Dropping and Recovering Organisms
One useful feature implemented in pagoo
is the
possibility of easily removing (hiding) organisms from the dataset. This
is useful if during the analysis we identify some genome with weird
characteristics (i.e. potentially contaminated), or if we want to focus
just in a subset of genomes of interest given any metadata value, or if
we included an outgroup for phylogenetic purposes but we want to remove
it from downstream analyses. Let’s see how it works..
Dropping organisms
p$organisms
## DataFrame with 7 rows and 8 columns
## org id strain year country host
## <factor> <character> <character> <integer> <character> <character>
## 1 16244_6_6 FR15 2008/170h 2008 France Human
## 2 16244_6_18 FR27 2012/185h 2012 France Human
## 3 17059_2_16 AR1 99/801 1999 Argentina Bovine
## 4 17059_2_23 AR8 04/875 2004 Argentina Bovine
## 5 17059_2_27 AR12 06/195 2006 Argentina Bovine
## 6 17150_1_73 CA1 001A-0374 2005 Canada Human
## 7 17059_2_42 TW6 1830 2008 Taiwan Human
## source accession
## <character> <character>
## 1 Feces ERS672247
## 2 Blood ERS672259
## 3 Prepuce ERS739235
## 4 Fetus ERS739242
## 5 VM ERS739246
## 6 Blood ERS686652
## 7 Blood ERS739261
p$summary_stats
## DataFrame with 4 rows and 2 columns
## Category Number
## <character> <integer>
## 1 Total 2588
## 2 Core 1627
## 3 Shell 413
## 4 Cloud 548
We can see that we have 7 organisms, and we have the pangenome summary statistics. Let’s say, for instance, that we want to exclude french isolates (because any reason) from the dataset, which are indexed 1 and 2 (rows) in the above dataframe.
p$drop(1:2)
p$organisms # Updated organisms !!
## DataFrame with 5 rows and 8 columns
## org id strain year country host
## <factor> <character> <character> <integer> <character> <character>
## 3 17059_2_16 AR1 99/801 1999 Argentina Bovine
## 4 17059_2_23 AR8 04/875 2004 Argentina Bovine
## 5 17059_2_27 AR12 06/195 2006 Argentina Bovine
## 6 17150_1_73 CA1 001A-0374 2005 Canada Human
## 7 17059_2_42 TW6 1830 2008 Taiwan Human
## source accession
## <character> <character>
## 3 Prepuce ERS739235
## 4 Fetus ERS739242
## 5 VM ERS739246
## 6 Blood ERS686652
## 7 Blood ERS739261
p$summary_stats # Updated stats !!
## DataFrame with 4 rows and 2 columns
## Category Number
## <character> <integer>
## 1 Total 2504
## 2 Core 1648
## 3 Shell 309
## 4 Cloud 547
As you see, not only the french organisms have been removed from the
dataset, but also summary statistics have been updated!
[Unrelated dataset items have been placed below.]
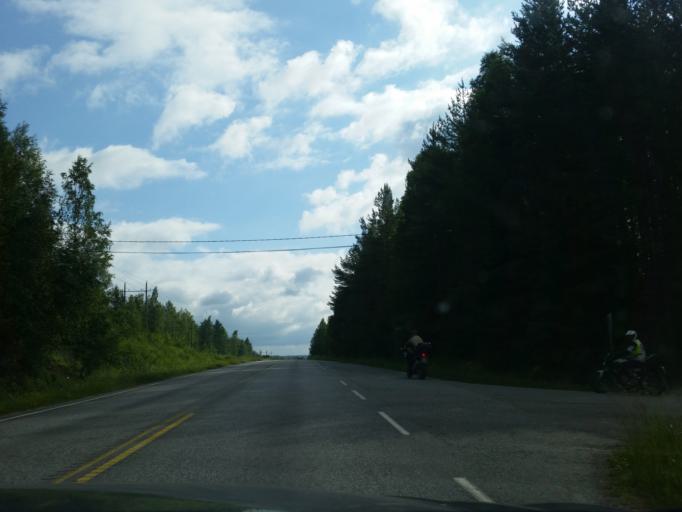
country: FI
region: Northern Savo
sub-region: Kuopio
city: Karttula
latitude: 62.9016
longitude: 26.9449
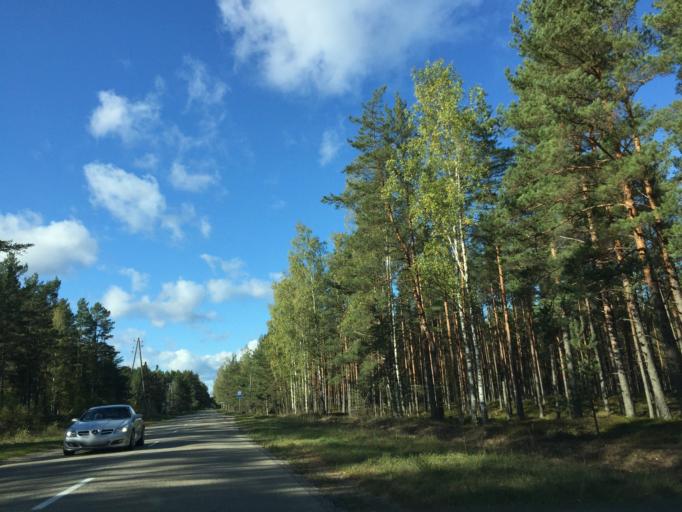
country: LV
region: Mesraga
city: Mersrags
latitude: 57.4024
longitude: 22.9642
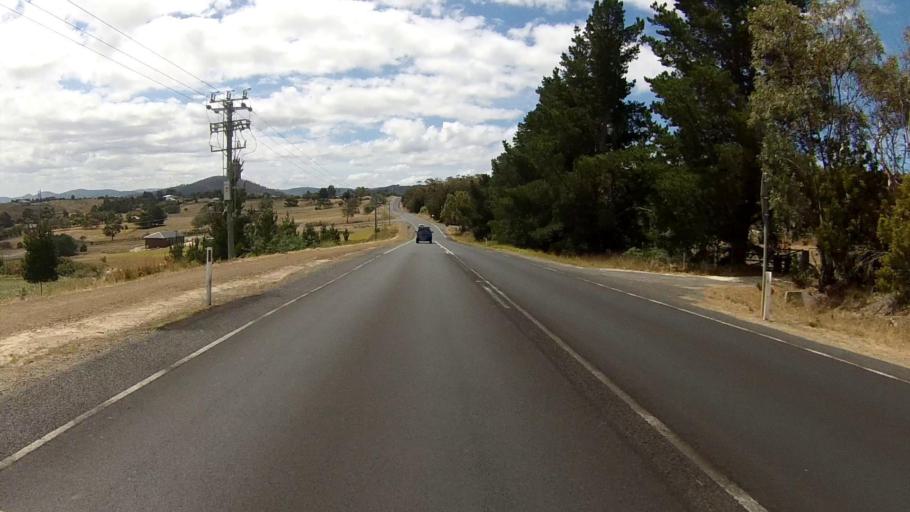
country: AU
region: Tasmania
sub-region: Sorell
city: Sorell
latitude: -42.8237
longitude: 147.6233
This is also
true for any other data field: $pan_matrix
,
$genes
, $clusters
, $sequences
,
and$organisms
fields are automatically updated. Also any
embedded statistical or visualization methods will now only consider
available organisms/clusters/genes. When we drop an organisms, we are
hiding all features associated to that genomes including genes,
sequences, gene clusters and metadata.
It’s important to note that you don’t have to reassign the object to a new one, it is self modified (in place modification). That’s R6 reference semantics (see R6 documentation for details), use with caution.
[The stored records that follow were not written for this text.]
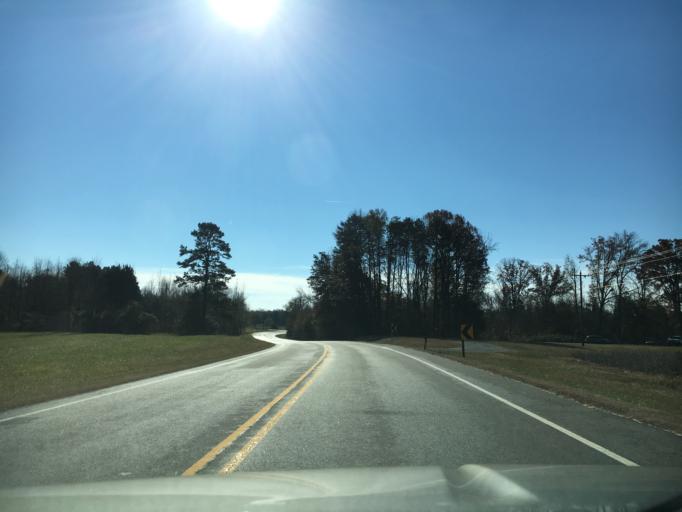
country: US
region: Virginia
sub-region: Cumberland County
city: Cumberland
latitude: 37.5596
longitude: -78.1854
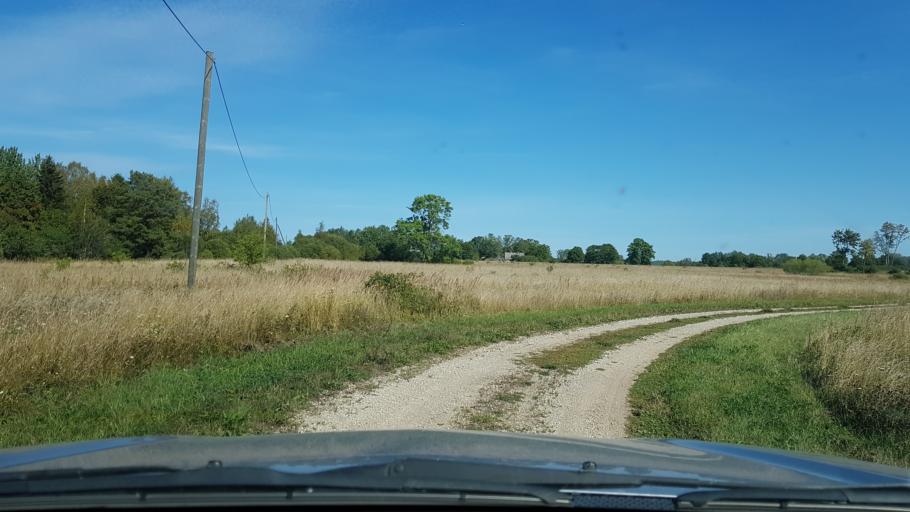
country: EE
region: Ida-Virumaa
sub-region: Sillamaee linn
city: Sillamae
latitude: 59.3808
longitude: 27.8081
Recovering dropped organisms
You can recover dropped organisms. To see if we have any hidden
organism, we use the $dropped
field, and then recover it
using its index or its name.
p$dropped
## 1 2
## "16244_6_6" "16244_6_18"
p$recover( p$dropped )
p$organisms
## DataFrame with 7 rows and 8 columns
## org id strain year country host
## <factor> <character> <character> <integer> <character> <character>
## 1 16244_6_6 FR15 2008/170h 2008 France Human
## 2 16244_6_18 FR27 2012/185h 2012 France Human
## 3 17059_2_16 AR1 99/801 1999 Argentina Bovine
## 4 17059_2_23 AR8 04/875 2004 Argentina Bovine
## 5 17059_2_27 AR12 06/195 2006 Argentina Bovine
## 6 17150_1_73 CA1 001A-0374 2005 Canada Human
## 7 17059_2_42 TW6 1830 2008 Taiwan Human
## source accession
## <character> <character>
## 1 Feces ERS672247
## 2 Blood ERS672259
## 3 Prepuce ERS739235
## 4 Fetus ERS739242
## 5 VM ERS739246
## 6 Blood ERS686652
## 7 Blood ERS739261
Now french isolates and all its features are again available.